- TASK DESCRIPTION: Copy out all of the entries below without any change.

(Stored entries)
◆ ◆ ◆ ◆ ◆ ◆ ◆

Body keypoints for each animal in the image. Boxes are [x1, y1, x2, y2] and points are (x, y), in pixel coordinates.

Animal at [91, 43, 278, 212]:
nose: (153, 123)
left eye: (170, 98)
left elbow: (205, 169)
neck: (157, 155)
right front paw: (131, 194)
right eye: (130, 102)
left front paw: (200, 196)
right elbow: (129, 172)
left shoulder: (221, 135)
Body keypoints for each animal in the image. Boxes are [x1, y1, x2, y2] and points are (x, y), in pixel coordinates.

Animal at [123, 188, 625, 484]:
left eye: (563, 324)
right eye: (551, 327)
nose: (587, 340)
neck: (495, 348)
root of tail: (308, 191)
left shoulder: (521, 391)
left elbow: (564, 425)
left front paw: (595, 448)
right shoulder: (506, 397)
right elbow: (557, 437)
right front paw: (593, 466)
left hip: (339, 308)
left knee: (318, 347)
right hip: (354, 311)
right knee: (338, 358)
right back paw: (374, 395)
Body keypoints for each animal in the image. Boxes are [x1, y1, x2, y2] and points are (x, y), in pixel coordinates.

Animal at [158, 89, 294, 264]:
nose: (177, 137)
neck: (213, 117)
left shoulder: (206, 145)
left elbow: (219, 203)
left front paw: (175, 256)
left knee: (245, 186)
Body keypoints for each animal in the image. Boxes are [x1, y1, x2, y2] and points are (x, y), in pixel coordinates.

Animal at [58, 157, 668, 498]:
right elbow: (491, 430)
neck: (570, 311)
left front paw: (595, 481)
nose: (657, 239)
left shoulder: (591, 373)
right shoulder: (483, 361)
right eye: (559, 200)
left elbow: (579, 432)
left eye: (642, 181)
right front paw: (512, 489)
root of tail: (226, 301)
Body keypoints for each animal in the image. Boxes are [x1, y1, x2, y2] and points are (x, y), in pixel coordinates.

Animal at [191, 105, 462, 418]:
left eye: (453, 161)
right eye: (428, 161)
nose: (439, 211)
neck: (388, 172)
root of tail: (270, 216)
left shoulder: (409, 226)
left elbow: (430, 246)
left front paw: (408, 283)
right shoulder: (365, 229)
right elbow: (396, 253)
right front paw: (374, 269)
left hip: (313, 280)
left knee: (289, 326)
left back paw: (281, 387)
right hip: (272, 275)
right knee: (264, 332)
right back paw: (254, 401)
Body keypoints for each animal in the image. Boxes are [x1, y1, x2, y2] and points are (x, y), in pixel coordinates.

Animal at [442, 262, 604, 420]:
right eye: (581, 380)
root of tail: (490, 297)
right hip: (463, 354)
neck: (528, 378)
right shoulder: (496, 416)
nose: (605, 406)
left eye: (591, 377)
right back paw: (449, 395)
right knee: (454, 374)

◆ ◆ ◆ ◆ ◆ ◆ ◆

- EXPECTED OUTPUT:
Body keypoints for each animal in the image. Boxes are [x1, y1, x2, y2] and points are (x, y), in pixel coordinates.

Animal at [91, 43, 278, 212]:
nose: (153, 123)
left eye: (170, 98)
left elbow: (205, 169)
neck: (157, 155)
right front paw: (131, 194)
right eye: (130, 102)
left front paw: (200, 196)
right elbow: (129, 172)
left shoulder: (221, 135)
Body keypoints for each animal in the image. Boxes are [x1, y1, x2, y2] and points are (x, y), in pixel coordinates.

Animal at [123, 188, 625, 484]:
left eye: (563, 324)
right eye: (551, 327)
nose: (587, 340)
neck: (495, 348)
root of tail: (308, 191)
left shoulder: (521, 391)
left elbow: (564, 425)
left front paw: (595, 448)
right shoulder: (506, 397)
right elbow: (557, 437)
right front paw: (593, 466)
left hip: (339, 308)
left knee: (318, 347)
right hip: (354, 311)
right knee: (338, 358)
right back paw: (374, 395)
Body keypoints for each animal in the image. Boxes are [x1, y1, x2, y2] and points are (x, y), in pixel coordinates.

Animal at [158, 89, 294, 264]:
nose: (177, 137)
neck: (213, 117)
left shoulder: (206, 145)
left elbow: (219, 203)
left front paw: (175, 256)
left knee: (245, 186)
Body keypoints for each animal in the image. Boxes are [x1, y1, x2, y2] and points are (x, y), in pixel coordinates.

Animal at [58, 157, 668, 498]:
right elbow: (491, 430)
neck: (570, 311)
left front paw: (595, 481)
nose: (657, 239)
left shoulder: (591, 373)
right shoulder: (483, 361)
right eye: (559, 200)
left elbow: (579, 432)
left eye: (642, 181)
right front paw: (512, 489)
root of tail: (226, 301)
Body keypoints for each animal in the image. Boxes are [x1, y1, x2, y2] and points are (x, y), in pixel coordinates.

Animal at [191, 105, 462, 418]:
left eye: (453, 161)
right eye: (428, 161)
nose: (439, 211)
neck: (388, 172)
root of tail: (270, 216)
left shoulder: (409, 226)
left elbow: (430, 246)
left front paw: (408, 283)
right shoulder: (365, 229)
right elbow: (396, 253)
right front paw: (374, 269)
left hip: (313, 280)
left knee: (289, 326)
left back paw: (281, 387)
right hip: (272, 275)
right knee: (264, 332)
right back paw: (254, 401)
Body keypoints for each animal in the image. Boxes are [x1, y1, x2, y2] and points are (x, y), in pixel coordinates.

Animal at [442, 262, 604, 420]:
right eye: (581, 380)
root of tail: (490, 297)
right hip: (463, 354)
neck: (528, 378)
right shoulder: (496, 416)
nose: (605, 406)
left eye: (591, 377)
right back paw: (449, 395)
right knee: (454, 374)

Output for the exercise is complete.